Die Perspektive der lokalen Bevölkerung und den historischen Moment, als die Stimmung auf der Insel nach Jahren der Solidarität zum Teil kippt, zeigen wir in der Form einer “klassischen” Videoreportage. Für das Kapitel der Überfahrt nutzen wir ein Video einer Ankunft eines Bootes und Statistiken von IOM und Aegean Boat Report, welche laufend aktualisiert werden. Zur Visualisierung der Statistiken haben wir das Tool Datawrapper genutzt. Gegen Ende der Multimediareportage sprechen eine NGO-Mitarbeiterin und eine Aktivistin von Lesvos Solidarity in Audiointerviews über ihre Wahrnehmung der Situation und daraus erwachsende Perspektiven.
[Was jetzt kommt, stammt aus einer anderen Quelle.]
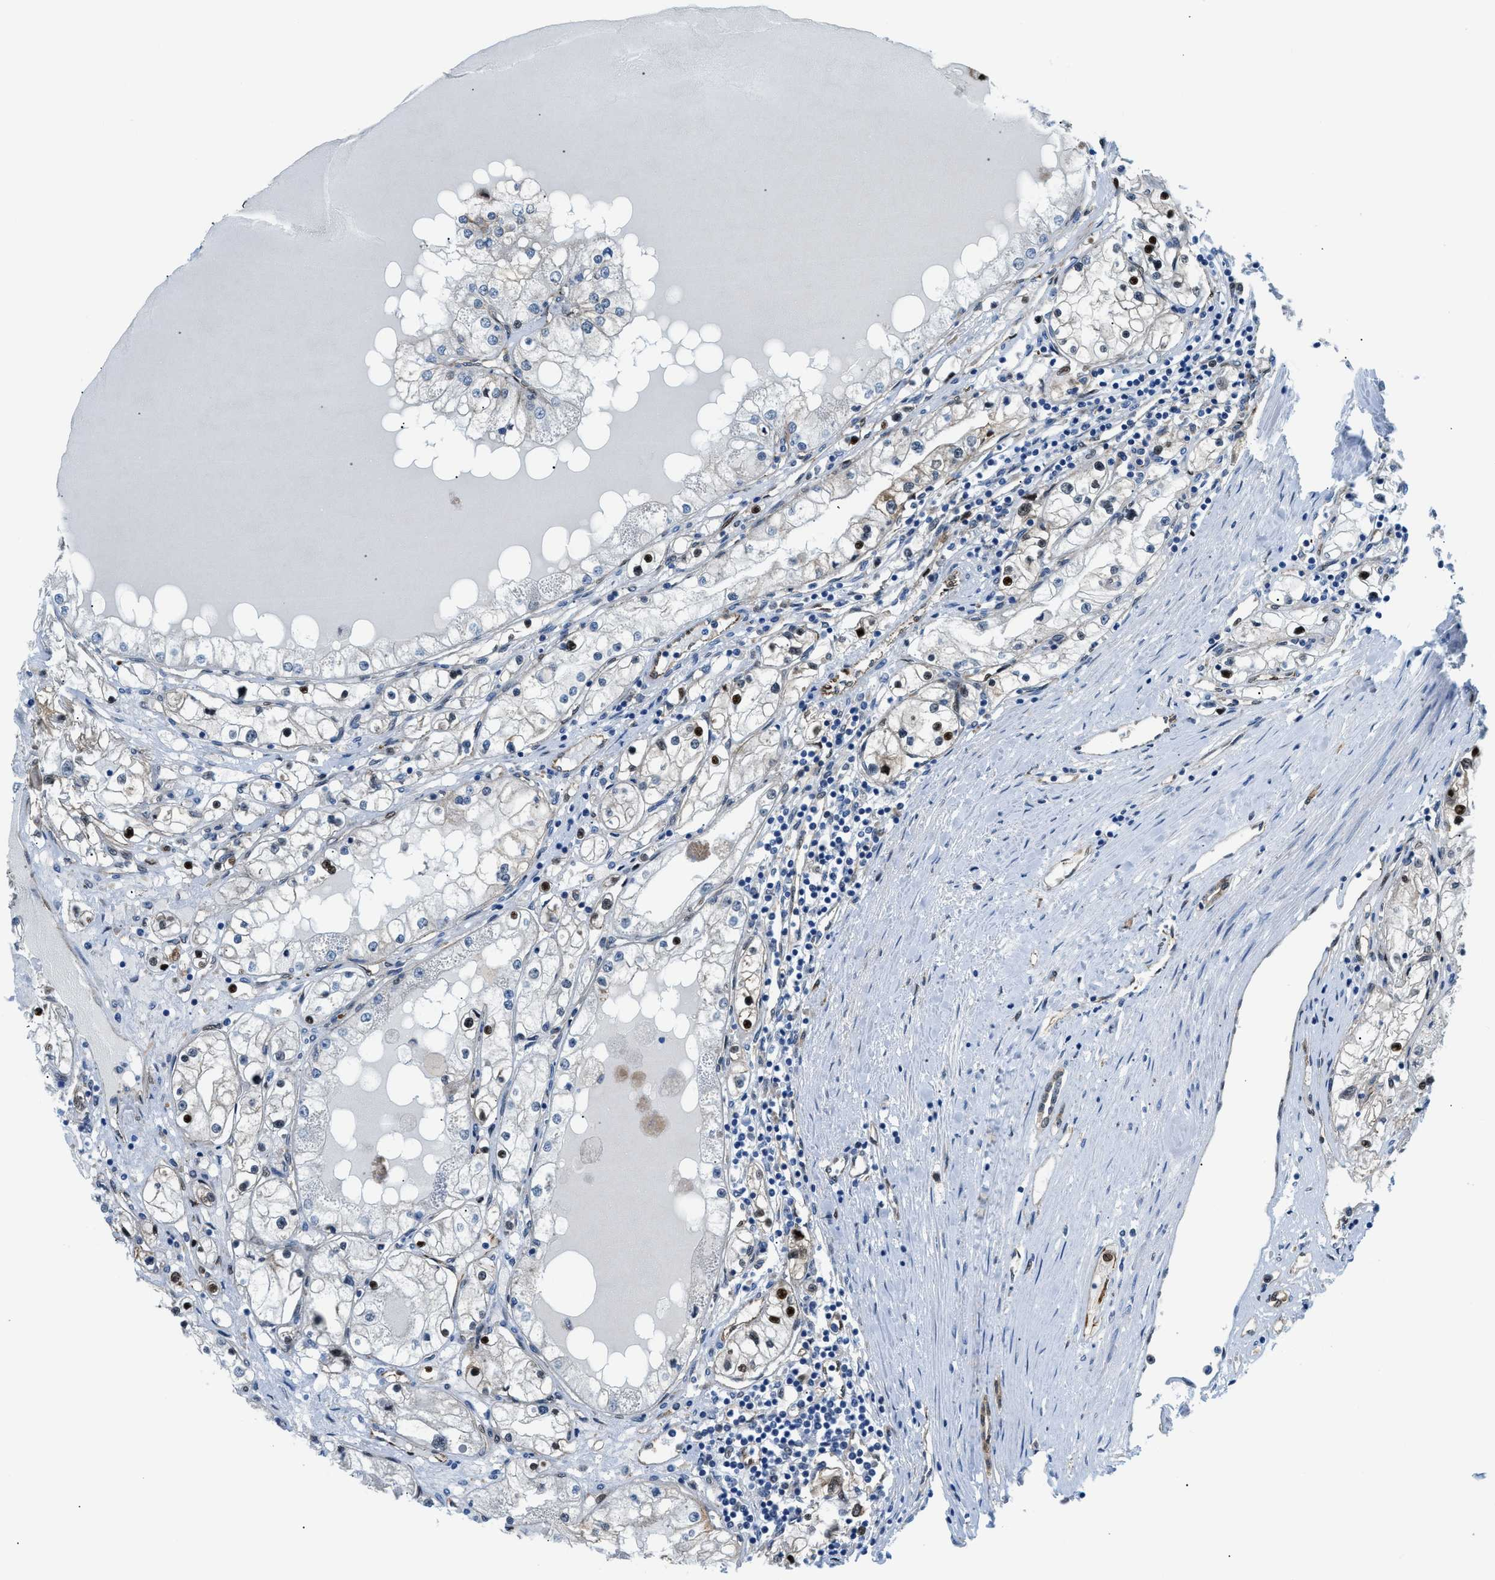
{"staining": {"intensity": "negative", "quantity": "none", "location": "none"}, "tissue": "renal cancer", "cell_type": "Tumor cells", "image_type": "cancer", "snomed": [{"axis": "morphology", "description": "Adenocarcinoma, NOS"}, {"axis": "topography", "description": "Kidney"}], "caption": "This is an immunohistochemistry (IHC) image of renal cancer (adenocarcinoma). There is no staining in tumor cells.", "gene": "YWHAE", "patient": {"sex": "male", "age": 68}}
Wir haben für die Reportage knapp vier Wochen vor Ort recherchiert, lokale Netzwerke aufgebaut und Interviews geführt, gefilmt und fotografiert. Nach etwa einem Monat Bearbeitung haben wir die Webseite lesvos.pageflow.io/lesvos am 16.04.2020 online geschalten. Später haben wir die Texte und Untertitel auf Englisch übersetzt, um die Seite auch internationalem Publikum zugänglich zu machen. Erstellt wurde die Reportage mit dem Tool Pageflow, welches die Webseite auf unterschiedlichen Endgeräten darstellen lässt. Da immer mehr Nutzer*innen Smartphones als Endgerät nutzen, haben wir uns dazu entschieden Teile bereits in Hochformat zu drehen. Über 50% der Besucher*innen rufen unsere Webseite mit einem Smartphone auf, was diese Entscheidung im Nachhinein bestätigte.
Von vornherein stand für uns fest, diese zeitgeschichtliche Dokumentation für Alle zugänglich - also kostenlos und Cross-Plattform - zu gestalten. Außerdem wollten wir eine moderne und zukunftsfähige Arbeit schaffen, die sich in einer immer schnell-lebigeren Nachrichten- und Medienwelt behaupten kann. Besucher*innen der Seite sollen sich auf eine tiefergehende digitale und interaktive 45-minütige Reise an die Außengrenze der EU begeben und dabei - anders als bei einer klassischen Video- oder Textreportage - stärker einbezogen werden.
Das Projekt wird von Spenden und der medialen Weiterverwertung von Video-, Bild- und Textmaterial finanziert.